Prep Time: 10 mins | Cook Time: 25 mins | Servings: 4
Ingredients:
1 head cauliflower, florets
Hot sauce, garlic powder
Lettuce, cucumber, ranch dressing
Instructions:
Roast cauliflower tossed in hot sauce.
Serve over greens.
Meal Prep Tips:
Store dressing separately.
8. Tuna-Stuffed Avocados

Description: Creamy, savory, and packed with healthy fats and protein.
Prep Time: 10 mins | Cook Time: None | Servings: 2
Ingredients:
1 can tuna
1 tbsp mayo or Greek yogurt
1 avocado, halved
Lemon juice, herbs
Instructions:
Mix tuna filling.
Scoop into avocado halves.
Meal Prep Tips:
Prepare tuna mix in advance; add to avocados fresh.
9. Broccoli & Cheese Egg Muffins

Description: A low-carb breakfast or snack that’s portable and protein-rich.

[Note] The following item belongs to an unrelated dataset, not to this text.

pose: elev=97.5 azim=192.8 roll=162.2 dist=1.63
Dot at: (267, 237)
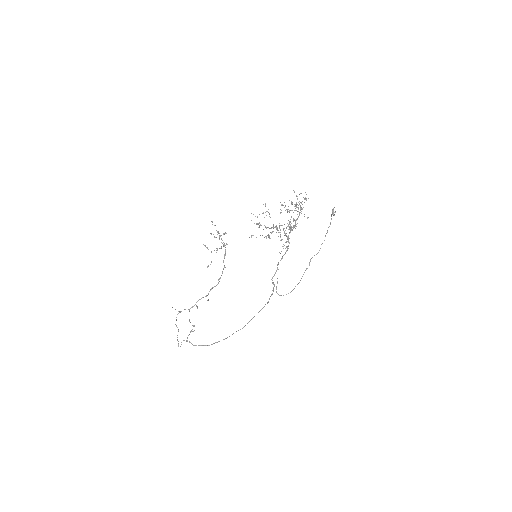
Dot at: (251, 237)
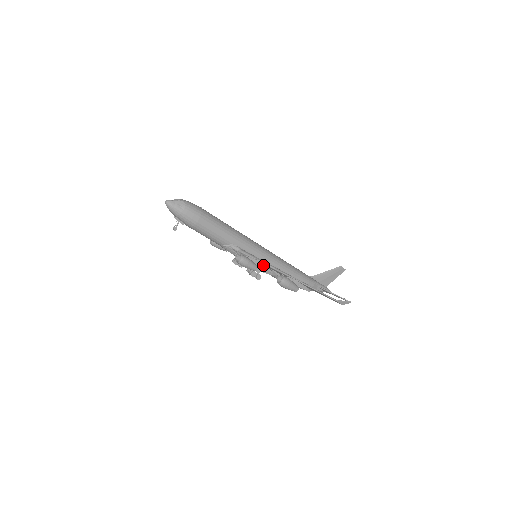
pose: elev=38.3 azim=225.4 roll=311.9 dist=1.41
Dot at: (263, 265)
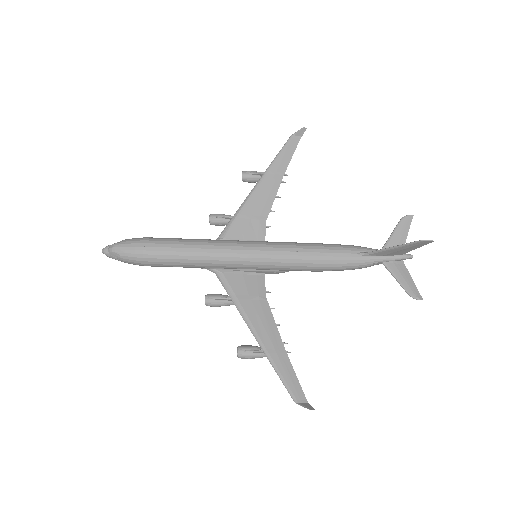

Prep Time: 10 mins | Cook Time: 20 mins | Servings: 6 muffins
Ingredients:
4 eggs
1/2 cup chopped broccoli
1/4 cup shredded cheddar
Salt, pepper
Instructions:
Mix all ingredients, pour into muffin tin.
Bake at 350°F for 20 mins.
Meal Prep Tips:
Store in fridge up to 5 days.
10. Cabbage Stir-Fry with Tempeh

Description: Low-cal, fiber-rich, and full of plant protein.

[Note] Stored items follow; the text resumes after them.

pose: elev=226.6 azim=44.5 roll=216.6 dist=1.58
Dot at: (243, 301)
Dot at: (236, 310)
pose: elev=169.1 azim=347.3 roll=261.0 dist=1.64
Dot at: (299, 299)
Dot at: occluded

Prep Time: 10 mins | Cook Time: 15 mins | Servings: 4
Ingredients:
1 block tempeh, cubed
2 cups shredded cabbage
Soy sauce, ginger, garlic
Instructions:
Sauté tempeh until golden.
Add cabbage and sauce, cook until tender.
Meal Prep Tips:
Reheat in skillet or microwave.
Conclusion
Low-carb doesn’t have to mean low-satisfaction. These meal prep-friendly recipes offer flavor, variety, and plenty of staying power. Whether you’re keto, low-carb curious, or just want to reduce refined carbs, this list has your week covered—deliciously.